Jorge Manuel Lopes

Com Beyoncé a carne é forte


Crítica musical, por Jorge Manuel Lopes.

“Renaissance” é uma aragem fresca no percurso de Beyoncé, interrompendo seis anos de ausência de álbuns em nome próprio. Tanto “Beyoncé”, de 2013, como “Lemonade”, de 2016, tinham o olhar mais fixado em questões sociais e políticas. “Renaissance” aponta para uma maior intimidade do olhar, em 16 canções que se deixam levar pelo desejo, pela sensualidade, pelo hedonismo.

Em comum com os dois álbuns anteriores (e com “I am… Sasha Fierce”, de 2008), “Renaissance” tece uma moldura sonora concetual que ampara o tom geral das composições. Apesar da diversidade rítmica, as faixas agrupam-se em blocos sem interrupções, praticamente uma megamix. Tanto na forma como no conteúdo e inspiração, faz companhia a álbuns-suite dançáveis marcantes, como a mão-cheia de discos orquestrados por Donna Summer com Giorgio Moroder e Peter Bellotte entre 1975 e 77 (sem coincidência, Beyoncé despede-se do novo registo com “Summer renaissance”, que recorre ao ronronar eletrónico do standard “I feel love”); o monumental “Confessions on a dance floor”, de 2005, o registo mais consistente de Madonna; e “Flesh tone”, a viagem intergaláctica de Kelis saída em 2010.

Nesta festa há lugar para carnavais de rua à moda de Nova Orleães com a produtora Honey Dijon. Há funk mais leve do que o ar em “Cuff it” (Nile Rodgers na guitarra, Sheila E. na percussão). Há dancehall em “Move”, com Grace Jones e Tems. Há tecno com acabamentos industriais e gospel em “Pure/Honey”.

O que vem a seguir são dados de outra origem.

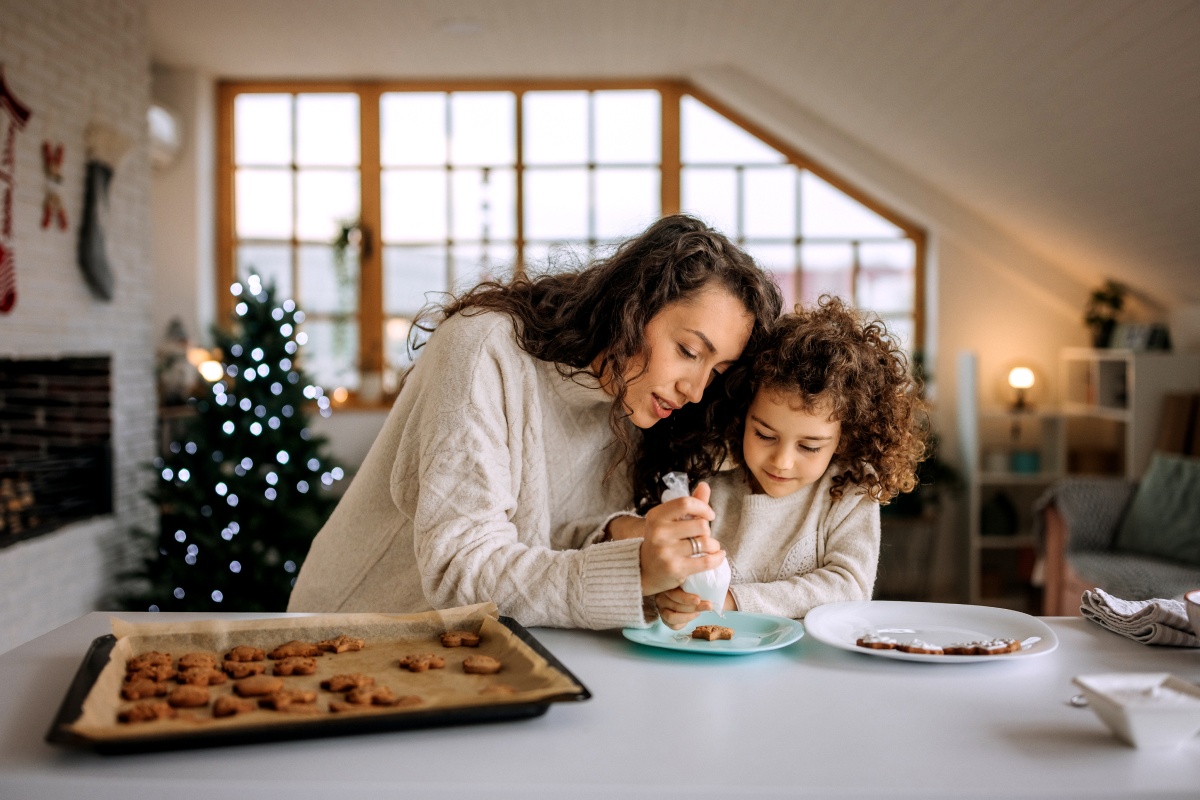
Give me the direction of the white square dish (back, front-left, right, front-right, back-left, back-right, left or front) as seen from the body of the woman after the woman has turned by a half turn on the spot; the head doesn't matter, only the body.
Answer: back

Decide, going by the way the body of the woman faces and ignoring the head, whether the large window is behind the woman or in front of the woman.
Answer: behind

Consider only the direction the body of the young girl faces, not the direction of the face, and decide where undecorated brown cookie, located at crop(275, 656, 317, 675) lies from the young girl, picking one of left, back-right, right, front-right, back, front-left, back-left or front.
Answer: front

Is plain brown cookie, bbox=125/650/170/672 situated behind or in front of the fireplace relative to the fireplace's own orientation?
in front

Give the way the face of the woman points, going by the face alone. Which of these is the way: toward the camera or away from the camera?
toward the camera

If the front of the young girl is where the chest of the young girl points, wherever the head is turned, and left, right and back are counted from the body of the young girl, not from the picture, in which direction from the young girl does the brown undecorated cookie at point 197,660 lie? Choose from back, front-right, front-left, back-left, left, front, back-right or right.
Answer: front

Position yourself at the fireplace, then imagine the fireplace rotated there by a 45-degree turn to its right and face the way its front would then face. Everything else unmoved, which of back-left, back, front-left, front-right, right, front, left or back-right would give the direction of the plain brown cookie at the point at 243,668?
front

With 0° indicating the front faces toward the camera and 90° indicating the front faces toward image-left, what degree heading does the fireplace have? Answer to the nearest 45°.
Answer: approximately 315°

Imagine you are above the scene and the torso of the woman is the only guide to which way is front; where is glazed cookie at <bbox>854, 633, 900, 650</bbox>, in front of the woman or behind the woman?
in front

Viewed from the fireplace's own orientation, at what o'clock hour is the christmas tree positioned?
The christmas tree is roughly at 11 o'clock from the fireplace.

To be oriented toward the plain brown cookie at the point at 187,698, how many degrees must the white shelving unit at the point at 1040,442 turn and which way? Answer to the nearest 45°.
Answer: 0° — it already faces it

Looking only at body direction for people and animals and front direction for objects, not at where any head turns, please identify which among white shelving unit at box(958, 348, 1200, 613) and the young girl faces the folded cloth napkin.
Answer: the white shelving unit

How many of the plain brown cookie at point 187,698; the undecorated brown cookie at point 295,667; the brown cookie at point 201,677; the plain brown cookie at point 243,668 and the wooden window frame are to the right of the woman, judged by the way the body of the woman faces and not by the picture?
4

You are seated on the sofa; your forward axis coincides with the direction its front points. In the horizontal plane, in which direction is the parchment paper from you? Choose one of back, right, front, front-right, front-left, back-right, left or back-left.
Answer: front-left

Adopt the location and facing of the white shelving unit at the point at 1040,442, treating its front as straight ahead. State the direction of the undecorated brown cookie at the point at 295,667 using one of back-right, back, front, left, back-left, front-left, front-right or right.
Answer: front

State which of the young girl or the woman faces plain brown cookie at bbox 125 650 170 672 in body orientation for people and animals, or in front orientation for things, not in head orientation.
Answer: the young girl

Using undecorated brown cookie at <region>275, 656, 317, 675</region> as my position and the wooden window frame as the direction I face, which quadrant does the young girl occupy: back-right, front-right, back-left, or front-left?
front-right

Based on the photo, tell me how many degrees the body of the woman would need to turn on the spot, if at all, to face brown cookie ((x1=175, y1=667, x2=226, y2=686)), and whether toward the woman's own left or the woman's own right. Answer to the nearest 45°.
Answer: approximately 90° to the woman's own right

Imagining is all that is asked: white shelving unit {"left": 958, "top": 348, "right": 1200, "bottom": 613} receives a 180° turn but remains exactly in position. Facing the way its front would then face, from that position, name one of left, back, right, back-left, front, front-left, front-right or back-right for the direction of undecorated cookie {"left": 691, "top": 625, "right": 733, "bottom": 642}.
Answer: back

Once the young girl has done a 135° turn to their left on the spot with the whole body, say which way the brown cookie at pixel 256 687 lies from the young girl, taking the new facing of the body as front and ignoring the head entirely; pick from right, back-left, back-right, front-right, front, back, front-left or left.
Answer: back-right

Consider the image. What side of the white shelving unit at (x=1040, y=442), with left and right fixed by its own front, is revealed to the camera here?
front
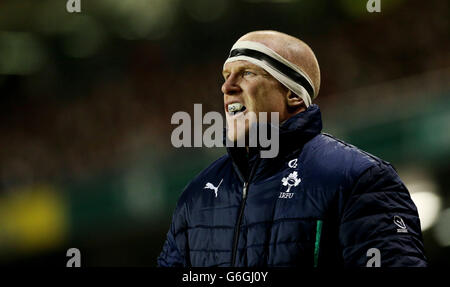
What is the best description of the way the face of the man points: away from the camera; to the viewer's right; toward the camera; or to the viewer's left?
to the viewer's left

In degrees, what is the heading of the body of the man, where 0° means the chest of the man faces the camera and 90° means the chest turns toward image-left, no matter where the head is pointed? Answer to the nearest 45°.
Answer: approximately 45°
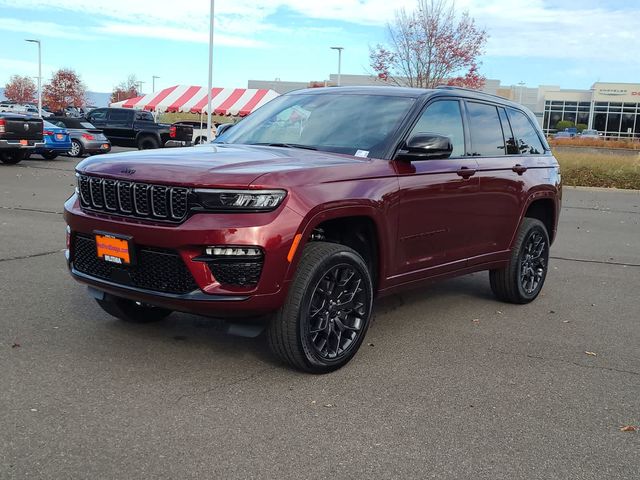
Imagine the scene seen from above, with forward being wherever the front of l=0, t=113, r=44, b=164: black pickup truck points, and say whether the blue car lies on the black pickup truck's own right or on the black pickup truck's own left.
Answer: on the black pickup truck's own right

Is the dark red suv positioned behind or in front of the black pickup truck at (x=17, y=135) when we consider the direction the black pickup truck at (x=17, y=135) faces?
behind

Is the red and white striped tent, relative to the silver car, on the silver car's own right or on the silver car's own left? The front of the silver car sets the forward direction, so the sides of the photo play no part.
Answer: on the silver car's own right

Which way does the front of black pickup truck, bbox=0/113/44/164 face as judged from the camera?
facing away from the viewer and to the left of the viewer

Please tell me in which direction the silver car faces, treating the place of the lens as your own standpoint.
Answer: facing away from the viewer and to the left of the viewer

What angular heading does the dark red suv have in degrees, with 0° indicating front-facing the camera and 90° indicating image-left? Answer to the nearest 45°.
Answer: approximately 45°

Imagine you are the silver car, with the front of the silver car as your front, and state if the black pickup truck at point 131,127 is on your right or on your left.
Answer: on your right

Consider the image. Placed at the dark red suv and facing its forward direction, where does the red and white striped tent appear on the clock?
The red and white striped tent is roughly at 4 o'clock from the dark red suv.

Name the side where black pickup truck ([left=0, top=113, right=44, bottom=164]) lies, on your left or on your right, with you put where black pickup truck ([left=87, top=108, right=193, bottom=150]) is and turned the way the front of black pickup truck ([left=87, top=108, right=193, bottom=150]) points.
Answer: on your left

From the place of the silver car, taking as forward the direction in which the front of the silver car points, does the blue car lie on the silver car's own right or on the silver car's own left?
on the silver car's own left

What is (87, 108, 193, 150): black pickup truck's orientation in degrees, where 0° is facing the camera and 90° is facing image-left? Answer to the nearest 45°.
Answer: approximately 135°

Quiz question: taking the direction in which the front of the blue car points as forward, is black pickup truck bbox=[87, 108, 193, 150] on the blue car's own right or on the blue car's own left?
on the blue car's own right
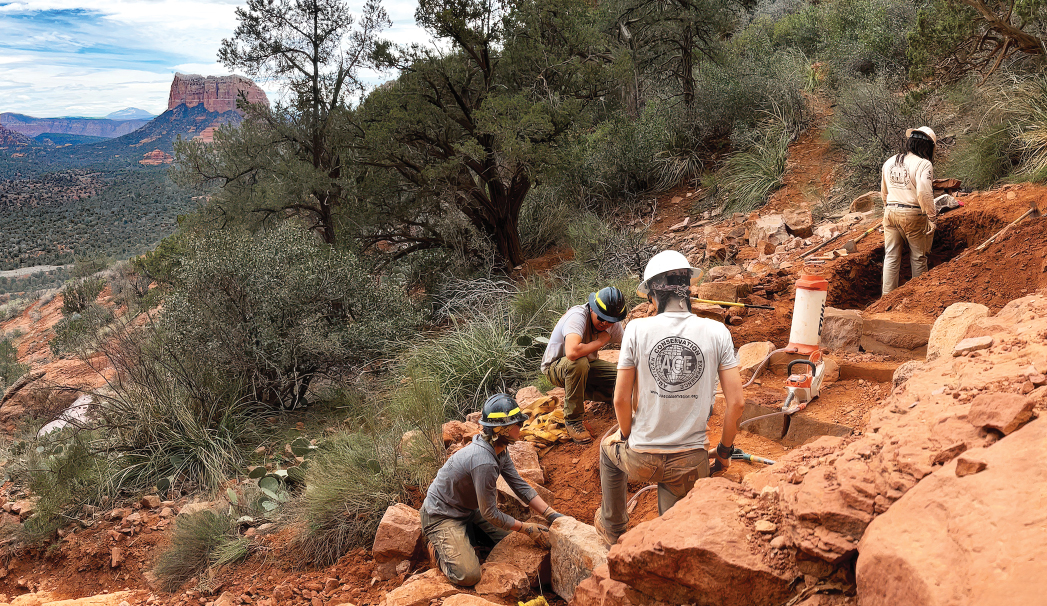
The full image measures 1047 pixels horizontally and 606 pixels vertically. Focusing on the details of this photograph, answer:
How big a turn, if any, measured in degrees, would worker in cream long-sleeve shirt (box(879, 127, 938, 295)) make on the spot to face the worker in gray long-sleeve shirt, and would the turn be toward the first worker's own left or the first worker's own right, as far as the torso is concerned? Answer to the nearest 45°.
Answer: approximately 180°

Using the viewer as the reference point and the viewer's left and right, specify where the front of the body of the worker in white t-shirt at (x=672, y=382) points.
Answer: facing away from the viewer

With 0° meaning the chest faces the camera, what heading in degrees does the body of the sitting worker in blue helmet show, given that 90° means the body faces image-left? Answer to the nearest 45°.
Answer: approximately 315°

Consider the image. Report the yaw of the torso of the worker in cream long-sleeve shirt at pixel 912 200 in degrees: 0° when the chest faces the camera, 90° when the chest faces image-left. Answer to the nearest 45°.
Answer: approximately 225°

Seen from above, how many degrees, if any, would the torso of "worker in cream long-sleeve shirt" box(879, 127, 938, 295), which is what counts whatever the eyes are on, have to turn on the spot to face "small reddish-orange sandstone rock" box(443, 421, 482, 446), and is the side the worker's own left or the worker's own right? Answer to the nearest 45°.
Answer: approximately 180°

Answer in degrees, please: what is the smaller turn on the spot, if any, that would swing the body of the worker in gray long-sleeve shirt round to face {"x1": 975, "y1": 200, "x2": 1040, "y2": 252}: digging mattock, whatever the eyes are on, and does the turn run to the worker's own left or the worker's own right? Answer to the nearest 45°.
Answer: approximately 45° to the worker's own left

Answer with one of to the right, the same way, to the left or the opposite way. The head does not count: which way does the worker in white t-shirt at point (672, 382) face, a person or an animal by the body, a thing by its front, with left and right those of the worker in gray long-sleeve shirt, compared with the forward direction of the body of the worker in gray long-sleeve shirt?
to the left

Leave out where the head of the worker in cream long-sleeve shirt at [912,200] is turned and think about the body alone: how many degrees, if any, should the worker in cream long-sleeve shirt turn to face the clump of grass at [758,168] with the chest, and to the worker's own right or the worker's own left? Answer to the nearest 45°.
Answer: approximately 45° to the worker's own left

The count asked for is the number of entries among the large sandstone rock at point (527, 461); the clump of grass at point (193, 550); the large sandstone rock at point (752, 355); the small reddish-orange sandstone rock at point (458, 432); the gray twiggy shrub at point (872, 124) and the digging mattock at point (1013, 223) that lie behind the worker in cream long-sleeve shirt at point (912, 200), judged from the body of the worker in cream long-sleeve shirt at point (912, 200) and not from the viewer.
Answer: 4

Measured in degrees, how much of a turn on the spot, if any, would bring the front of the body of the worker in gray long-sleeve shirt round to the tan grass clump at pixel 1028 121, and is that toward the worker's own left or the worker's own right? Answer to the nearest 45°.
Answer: approximately 45° to the worker's own left

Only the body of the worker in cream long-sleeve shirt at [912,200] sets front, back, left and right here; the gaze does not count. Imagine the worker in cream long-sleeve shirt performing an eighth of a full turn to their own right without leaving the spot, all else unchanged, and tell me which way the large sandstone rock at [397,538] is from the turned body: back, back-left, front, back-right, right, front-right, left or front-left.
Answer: back-right

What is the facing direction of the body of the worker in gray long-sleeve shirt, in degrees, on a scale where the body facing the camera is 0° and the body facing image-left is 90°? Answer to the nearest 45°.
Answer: approximately 270°

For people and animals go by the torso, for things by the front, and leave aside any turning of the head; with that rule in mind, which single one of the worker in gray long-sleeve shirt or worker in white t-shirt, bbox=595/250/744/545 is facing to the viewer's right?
the worker in gray long-sleeve shirt

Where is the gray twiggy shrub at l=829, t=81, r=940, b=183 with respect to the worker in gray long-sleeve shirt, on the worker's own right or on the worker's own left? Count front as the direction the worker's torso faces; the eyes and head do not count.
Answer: on the worker's own left
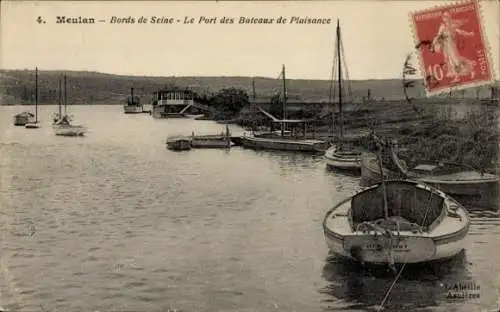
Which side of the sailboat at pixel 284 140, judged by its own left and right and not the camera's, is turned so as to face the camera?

E há pelo menos três clássicos instantâneos: “Cuff it”, o disco-funk líquido e crepuscular de “Virgo’s groove” e o single que anunciou este disco, “Break my soul”, atualização do namoro do house com a pop que faz dançar há 30 anos, com um sample da voz de Big Freedia que incendeia o ar. Neste trio e na maioria das canções de “Renaissance” assiste-se ao grato ressurgimento do produtor e compositor Terius Nash, aliás The-Dream, crucial no r&b na década de 2000. Beyoncé nunca tinha sido tão camaleónica na interpretação; incontornável, surpreendente, virtuosa, jamais impositiva.